SELECTED EXTRACT:
Source: Graphs created by author
In this tutorial, you're going to learn about the different shapes that distributions can take. Now, a distribution is a way to visually show how many times a variable takes a certain value. So it's the values the variable takes and how often.
Now, shape describes the data points as a whole. And what we're going to do is use qualifying descriptors to identify how the distribution of a data set looks when it's graphed. So let's run through a couple of examples.
One word that we can use to describe a distribution is the word symmetric. A symmetric distribution will have the same mean as it does its median. And if plotted, it will look like two mirror images on the same plot. So on this distribution, this is symmetric. And this line here is both the mean and the median of this distribution.
This distribution is also symmetric. The mirror line, if there was one, you could place it here, the line of symmetry. This one is also symmetric. The line of symmetry is right here. Now, this doesn't happen terribly often. Only a few distributions are actually truly symmetric.

EXTRACTED INFORMATION:

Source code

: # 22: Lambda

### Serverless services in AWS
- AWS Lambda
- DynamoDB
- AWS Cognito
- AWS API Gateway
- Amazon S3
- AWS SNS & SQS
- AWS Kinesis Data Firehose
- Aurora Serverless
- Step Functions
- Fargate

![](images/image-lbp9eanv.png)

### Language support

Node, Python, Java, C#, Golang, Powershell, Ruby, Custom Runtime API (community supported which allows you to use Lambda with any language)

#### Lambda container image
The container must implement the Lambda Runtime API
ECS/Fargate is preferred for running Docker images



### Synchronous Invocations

---

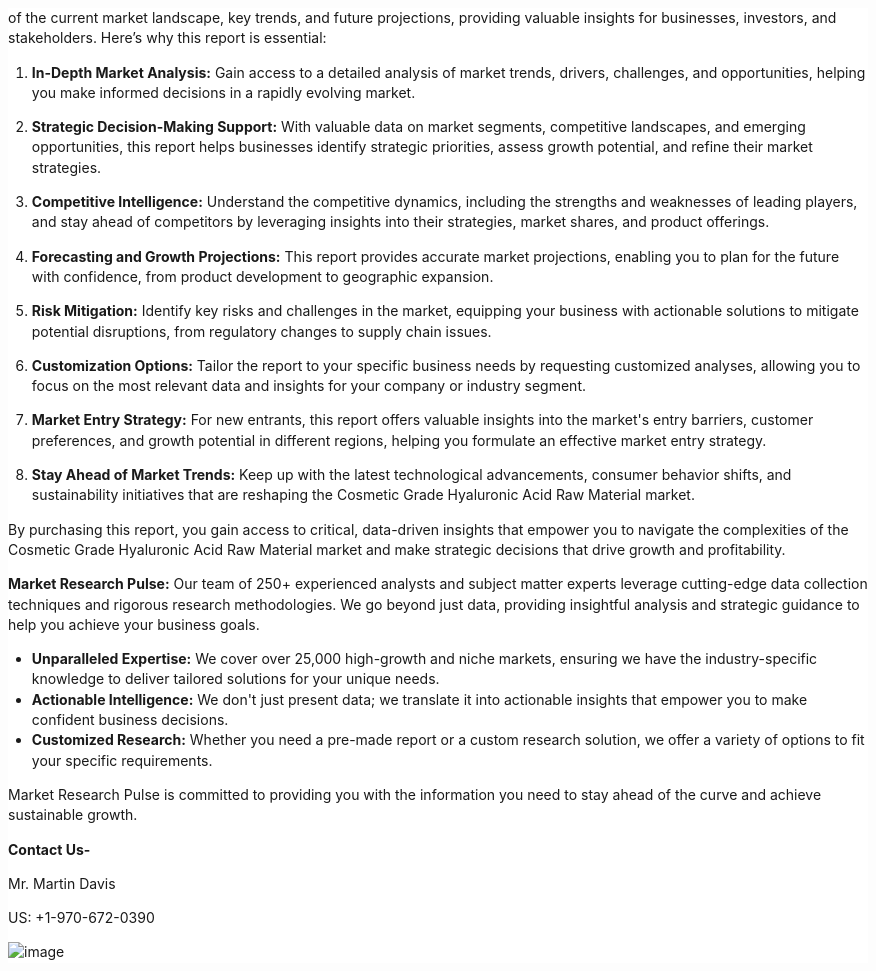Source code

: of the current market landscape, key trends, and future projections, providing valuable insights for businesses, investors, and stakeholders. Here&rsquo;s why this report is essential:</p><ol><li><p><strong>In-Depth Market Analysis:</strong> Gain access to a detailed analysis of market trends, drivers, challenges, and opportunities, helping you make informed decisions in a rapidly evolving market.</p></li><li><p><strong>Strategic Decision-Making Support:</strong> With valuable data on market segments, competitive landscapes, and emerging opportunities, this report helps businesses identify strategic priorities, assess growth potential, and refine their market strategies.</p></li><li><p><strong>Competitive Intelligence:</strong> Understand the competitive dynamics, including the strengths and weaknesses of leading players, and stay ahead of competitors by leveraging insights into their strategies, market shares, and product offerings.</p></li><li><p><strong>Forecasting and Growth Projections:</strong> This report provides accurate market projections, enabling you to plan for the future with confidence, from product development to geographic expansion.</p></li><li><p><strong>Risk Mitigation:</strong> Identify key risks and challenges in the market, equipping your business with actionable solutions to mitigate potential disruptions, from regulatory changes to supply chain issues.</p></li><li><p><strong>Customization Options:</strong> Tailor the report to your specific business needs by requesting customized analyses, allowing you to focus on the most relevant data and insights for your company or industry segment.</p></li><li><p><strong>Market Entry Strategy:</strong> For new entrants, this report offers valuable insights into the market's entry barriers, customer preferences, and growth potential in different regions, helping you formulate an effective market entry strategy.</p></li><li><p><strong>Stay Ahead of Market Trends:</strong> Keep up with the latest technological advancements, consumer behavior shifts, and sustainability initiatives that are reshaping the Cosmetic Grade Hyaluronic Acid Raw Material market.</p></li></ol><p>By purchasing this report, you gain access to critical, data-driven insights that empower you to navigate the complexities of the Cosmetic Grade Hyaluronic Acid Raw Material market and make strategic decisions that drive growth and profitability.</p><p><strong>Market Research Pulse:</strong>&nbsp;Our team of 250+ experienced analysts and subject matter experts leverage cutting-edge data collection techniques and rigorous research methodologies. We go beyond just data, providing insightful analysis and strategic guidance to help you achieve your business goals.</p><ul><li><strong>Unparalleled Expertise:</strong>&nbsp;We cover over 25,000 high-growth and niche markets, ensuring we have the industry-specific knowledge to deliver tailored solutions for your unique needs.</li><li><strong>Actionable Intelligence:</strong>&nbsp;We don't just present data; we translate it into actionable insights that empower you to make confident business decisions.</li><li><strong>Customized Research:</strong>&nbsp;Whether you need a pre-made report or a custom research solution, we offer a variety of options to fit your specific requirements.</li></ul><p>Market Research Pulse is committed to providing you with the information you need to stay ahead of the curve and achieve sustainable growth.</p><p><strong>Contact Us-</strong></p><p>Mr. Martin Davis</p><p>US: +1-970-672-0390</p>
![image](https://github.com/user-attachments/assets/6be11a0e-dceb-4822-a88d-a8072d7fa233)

* * *

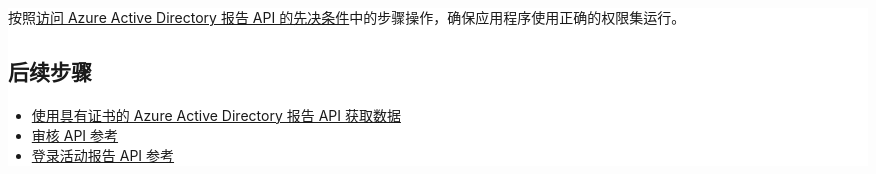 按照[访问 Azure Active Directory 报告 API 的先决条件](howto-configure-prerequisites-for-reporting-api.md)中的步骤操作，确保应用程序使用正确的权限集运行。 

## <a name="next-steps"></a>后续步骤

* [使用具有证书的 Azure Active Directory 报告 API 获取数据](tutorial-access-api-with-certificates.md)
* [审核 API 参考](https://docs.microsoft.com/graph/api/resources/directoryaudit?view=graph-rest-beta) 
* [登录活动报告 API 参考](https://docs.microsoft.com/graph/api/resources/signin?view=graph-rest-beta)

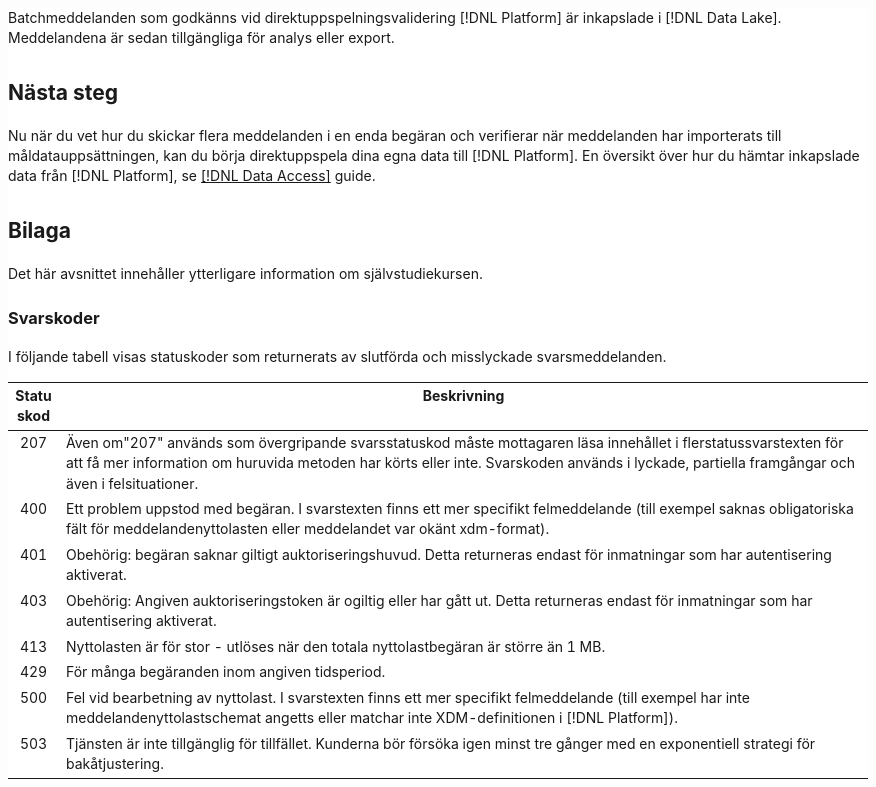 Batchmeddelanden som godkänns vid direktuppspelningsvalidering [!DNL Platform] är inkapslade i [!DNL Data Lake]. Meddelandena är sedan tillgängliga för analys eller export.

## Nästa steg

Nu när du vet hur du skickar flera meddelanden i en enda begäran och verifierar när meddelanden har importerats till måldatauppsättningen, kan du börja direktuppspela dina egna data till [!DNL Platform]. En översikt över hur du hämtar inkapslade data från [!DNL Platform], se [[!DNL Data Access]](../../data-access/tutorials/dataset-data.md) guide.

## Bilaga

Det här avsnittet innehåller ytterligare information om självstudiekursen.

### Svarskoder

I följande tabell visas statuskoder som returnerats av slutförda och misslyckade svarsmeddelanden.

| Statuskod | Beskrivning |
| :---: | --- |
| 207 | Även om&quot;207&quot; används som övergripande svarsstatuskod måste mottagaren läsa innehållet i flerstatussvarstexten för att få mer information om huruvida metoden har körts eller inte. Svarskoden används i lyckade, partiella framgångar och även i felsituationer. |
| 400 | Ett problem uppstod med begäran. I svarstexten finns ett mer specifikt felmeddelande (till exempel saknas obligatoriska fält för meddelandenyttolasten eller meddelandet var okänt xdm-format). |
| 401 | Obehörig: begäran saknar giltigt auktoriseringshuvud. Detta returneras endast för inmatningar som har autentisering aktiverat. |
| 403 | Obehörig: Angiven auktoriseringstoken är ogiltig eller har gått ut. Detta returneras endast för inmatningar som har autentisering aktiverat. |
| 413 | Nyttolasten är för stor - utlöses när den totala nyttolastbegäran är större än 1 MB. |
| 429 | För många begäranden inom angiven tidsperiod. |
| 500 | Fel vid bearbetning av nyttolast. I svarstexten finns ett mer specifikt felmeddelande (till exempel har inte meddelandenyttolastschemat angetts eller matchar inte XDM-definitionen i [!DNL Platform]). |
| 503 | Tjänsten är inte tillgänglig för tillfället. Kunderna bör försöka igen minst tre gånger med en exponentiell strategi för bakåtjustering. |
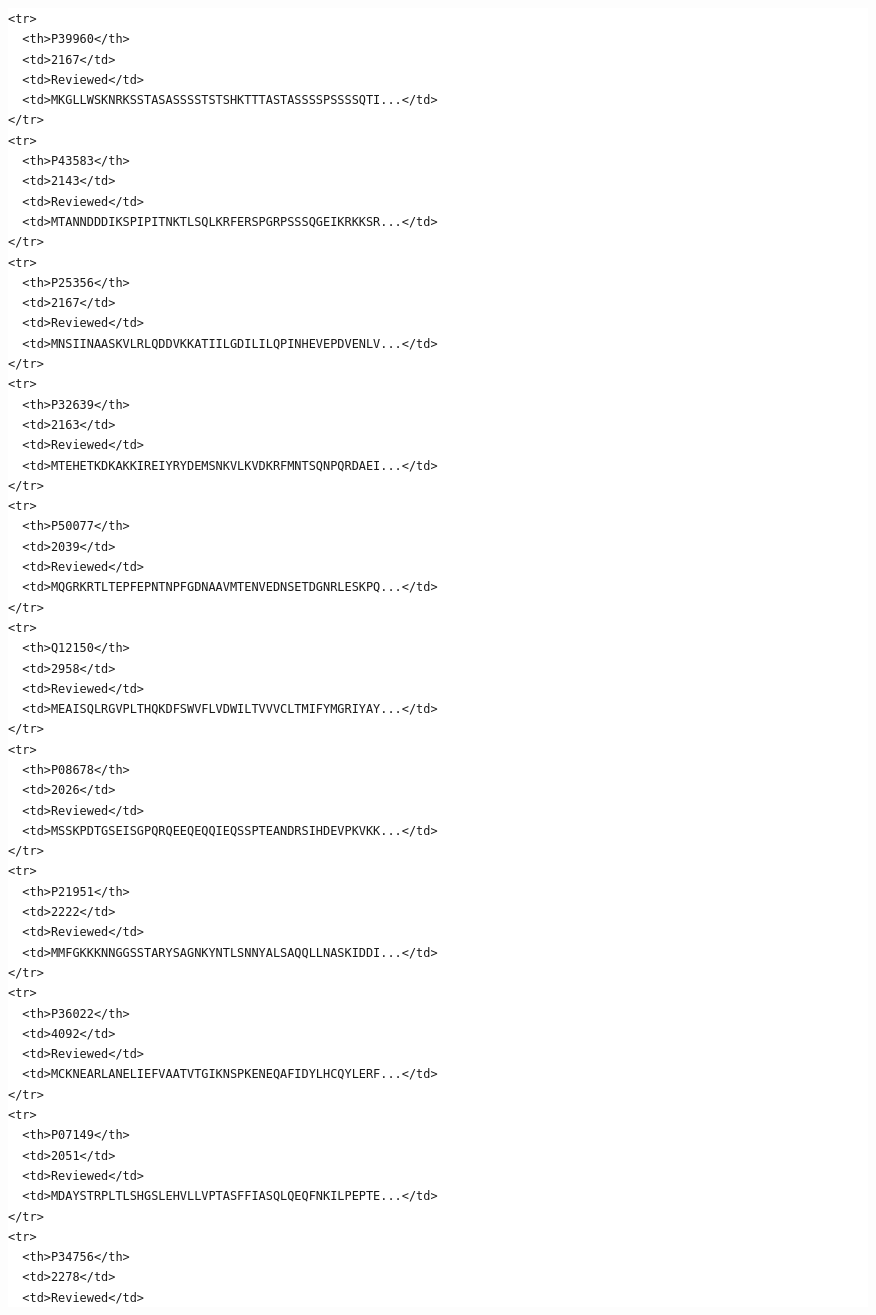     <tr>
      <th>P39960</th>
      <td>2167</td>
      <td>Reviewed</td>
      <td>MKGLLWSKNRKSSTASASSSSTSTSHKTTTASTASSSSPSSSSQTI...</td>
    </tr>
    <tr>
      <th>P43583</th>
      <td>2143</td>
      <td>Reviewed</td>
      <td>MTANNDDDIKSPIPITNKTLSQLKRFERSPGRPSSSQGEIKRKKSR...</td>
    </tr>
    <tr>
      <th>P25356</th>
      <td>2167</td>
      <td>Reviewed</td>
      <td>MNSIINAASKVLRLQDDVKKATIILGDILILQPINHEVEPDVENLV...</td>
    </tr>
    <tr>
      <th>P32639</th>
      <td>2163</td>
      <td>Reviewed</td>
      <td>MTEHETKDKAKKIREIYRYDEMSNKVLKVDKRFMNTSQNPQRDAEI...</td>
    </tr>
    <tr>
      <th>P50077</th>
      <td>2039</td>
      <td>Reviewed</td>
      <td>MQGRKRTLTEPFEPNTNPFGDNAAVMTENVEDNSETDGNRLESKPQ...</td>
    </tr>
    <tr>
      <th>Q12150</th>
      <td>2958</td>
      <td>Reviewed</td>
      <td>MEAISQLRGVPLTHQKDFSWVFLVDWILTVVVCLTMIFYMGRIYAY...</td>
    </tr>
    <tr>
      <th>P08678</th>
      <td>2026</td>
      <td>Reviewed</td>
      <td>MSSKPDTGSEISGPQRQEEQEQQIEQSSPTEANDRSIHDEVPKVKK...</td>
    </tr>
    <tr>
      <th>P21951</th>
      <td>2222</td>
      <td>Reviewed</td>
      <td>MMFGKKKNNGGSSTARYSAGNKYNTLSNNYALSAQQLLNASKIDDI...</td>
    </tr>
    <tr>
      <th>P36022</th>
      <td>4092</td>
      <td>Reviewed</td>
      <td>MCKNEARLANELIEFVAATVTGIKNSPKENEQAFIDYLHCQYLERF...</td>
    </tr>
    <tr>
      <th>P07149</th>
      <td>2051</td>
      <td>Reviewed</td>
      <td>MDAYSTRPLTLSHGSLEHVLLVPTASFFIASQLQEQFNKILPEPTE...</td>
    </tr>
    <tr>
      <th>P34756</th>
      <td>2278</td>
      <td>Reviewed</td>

WHAT NEEDS TO BE DONE: Resume the tutorial on the shapes of distributions, starting after its final sentence.

RESPONSE:
Often we get distributions that look something like this. And they're close. But they're not exactly symmetric. And when you say the word symmetric, you mean exactly.
And so what happens is we end up needing to use qualifiers, like approximately symmetric or roughly symmetric or nearly symmetric, to make it clear that we don't mean that a histogram like this is exactly symmetric because it's not. If you take a look, this tail is just a little bit longer than this tail. So it's approximately symmetric. It's roughly symmetric. But it's not exactly symmetric.
Now, certain distributions aren't even close to symmetric. They're not approximately symmetric. Many asymmetric distributions are called skewed distributions. And they're characterized by a hump, which is sort of a dense grouping with lots of points at certain values, like in this bar, and some values that only have a few occurrences, like in these four bars here.
This is visually what we call a tail. And the tail occurs to one side of the median of the distribution. If the tail is on the right side of the median, we're going to call it skewed to the right, or positively skewed. And if the tail is to the left of the median, we're going to say the distribution is skewed to the left, or negatively skewed. We say positive and negative because right is more positive on the number line and left is more negative on the number line.
One more term that we should know is a uniform distribution. Uniform distributions are a certain kind of symmetric distribution. Imagine you put a line of symmetry here. They are symmetric. And it's a distribution where all the values are equally distributed, so something like if I rolled a die six times, maybe I get one 6, one 5, one 4, one 3, one 2, and one 1.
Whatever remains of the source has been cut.